**What to do**
Only the count should appear in your answer: how many lines of the data below contain the word "each"?

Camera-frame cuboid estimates

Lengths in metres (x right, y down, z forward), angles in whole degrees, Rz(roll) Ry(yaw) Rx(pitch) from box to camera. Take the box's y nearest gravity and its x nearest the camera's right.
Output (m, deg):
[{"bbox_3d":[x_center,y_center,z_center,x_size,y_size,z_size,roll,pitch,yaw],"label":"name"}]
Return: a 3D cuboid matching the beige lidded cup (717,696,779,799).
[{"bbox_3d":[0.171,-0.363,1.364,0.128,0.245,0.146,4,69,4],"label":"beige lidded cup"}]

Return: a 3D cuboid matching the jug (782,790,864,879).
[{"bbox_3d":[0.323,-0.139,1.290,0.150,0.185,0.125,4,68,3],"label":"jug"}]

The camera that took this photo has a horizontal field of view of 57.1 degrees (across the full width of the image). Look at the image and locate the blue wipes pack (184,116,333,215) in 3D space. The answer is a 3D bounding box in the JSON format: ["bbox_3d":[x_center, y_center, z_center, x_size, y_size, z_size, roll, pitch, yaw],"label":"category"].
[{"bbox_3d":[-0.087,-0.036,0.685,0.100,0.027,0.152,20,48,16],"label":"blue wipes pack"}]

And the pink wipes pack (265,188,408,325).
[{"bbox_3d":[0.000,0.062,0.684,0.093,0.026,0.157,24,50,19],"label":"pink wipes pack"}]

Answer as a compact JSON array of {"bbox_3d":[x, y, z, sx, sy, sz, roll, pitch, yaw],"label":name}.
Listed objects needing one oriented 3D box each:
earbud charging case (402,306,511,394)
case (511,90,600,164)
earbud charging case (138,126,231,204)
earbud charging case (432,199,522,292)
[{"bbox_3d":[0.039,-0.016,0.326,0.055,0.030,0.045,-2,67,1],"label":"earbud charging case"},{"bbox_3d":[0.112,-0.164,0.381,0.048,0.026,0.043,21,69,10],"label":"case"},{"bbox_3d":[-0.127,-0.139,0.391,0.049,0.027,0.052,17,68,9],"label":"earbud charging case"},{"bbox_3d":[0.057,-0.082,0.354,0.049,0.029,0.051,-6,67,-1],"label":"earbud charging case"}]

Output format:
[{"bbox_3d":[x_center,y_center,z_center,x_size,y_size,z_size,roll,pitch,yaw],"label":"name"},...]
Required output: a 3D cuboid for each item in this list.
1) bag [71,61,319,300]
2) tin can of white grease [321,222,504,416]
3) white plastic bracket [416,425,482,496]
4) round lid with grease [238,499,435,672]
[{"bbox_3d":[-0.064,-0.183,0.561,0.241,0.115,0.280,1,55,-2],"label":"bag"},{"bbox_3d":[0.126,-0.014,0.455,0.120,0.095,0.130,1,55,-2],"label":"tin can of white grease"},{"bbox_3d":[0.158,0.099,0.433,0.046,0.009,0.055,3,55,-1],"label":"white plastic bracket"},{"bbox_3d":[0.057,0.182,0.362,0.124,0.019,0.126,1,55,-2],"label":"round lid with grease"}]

**Exercise output**
2